### Activity
Every record here must be copied exactly, except for the images it holds.

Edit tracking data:
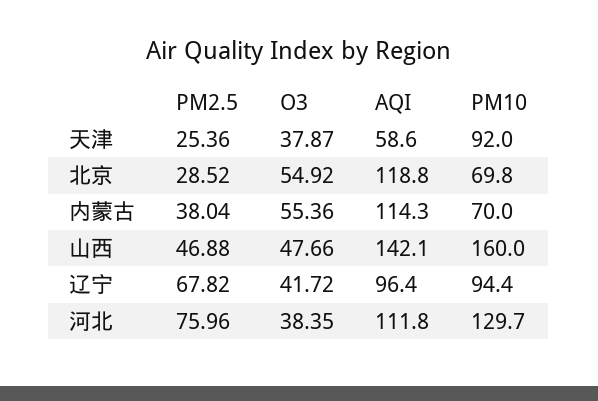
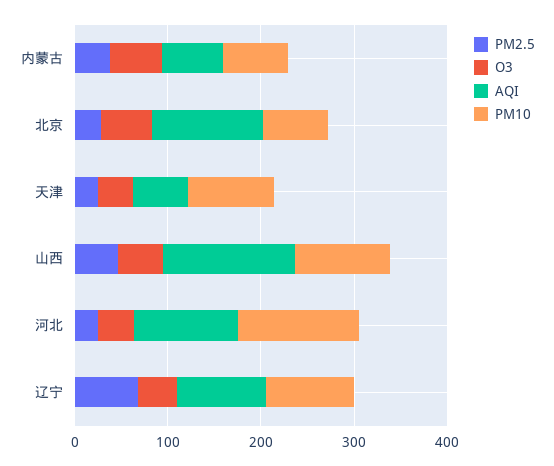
  {
    "PM2.5": {
      "天津": 25.36,
      "北京": 28.52,
      "内蒙古": 38.04,
      "山西": 46.88,
      "辽宁": 67.82,
-     "河北": 75.96
+     "河北": 20
    },
    "O3": {
      "天津": 37.87,
      "北京": 54.92,
      "内蒙古": 55.36,
      "山西": 47.66,
      "辽宁": 41.72,
      "河北": 38.35
    },
    "AQI": {
      "天津": 58.6,
      "北京": 118.8,
-     "内蒙古": 114.3,
+     "内蒙古": 60,
      "山西": 142.1,
      "辽宁": 96.4,
      "河北": 111.8
    },
    "PM10": {
      "天津": 92,
      "北京": 69.8,
      "内蒙古": 70,
-     "山西": 160,
+     "山西": 100,
      "辽宁": 94.4,
      "河北": 129.7
    }
  }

### Answer to the exercise
  {
    "PM2.5": {
      "天津": 25.36,
      "北京": 28.52,
      "内蒙古": 38.04,
      "山西": 46.88,
      "辽宁": 67.82,
-     "河北": 75.96
+     "河北": 20
    },
    "O3": {
      "天津": 37.87,
      "北京": 54.92,
      "内蒙古": 55.36,
      "山西": 47.66,
      "辽宁": 41.72,
      "河北": 38.35
    },
    "AQI": {
      "天津": 58.6,
      "北京": 118.8,
-     "内蒙古": 114.3,
+     "内蒙古": 60,
      "山西": 142.1,
      "辽宁": 96.4,
      "河北": 111.8
    },
    "PM10": {
      "天津": 92,
      "北京": 69.8,
      "内蒙古": 70,
-     "山西": 160,
+     "山西": 100,
      "辽宁": 94.4,
      "河北": 129.7
    }
  }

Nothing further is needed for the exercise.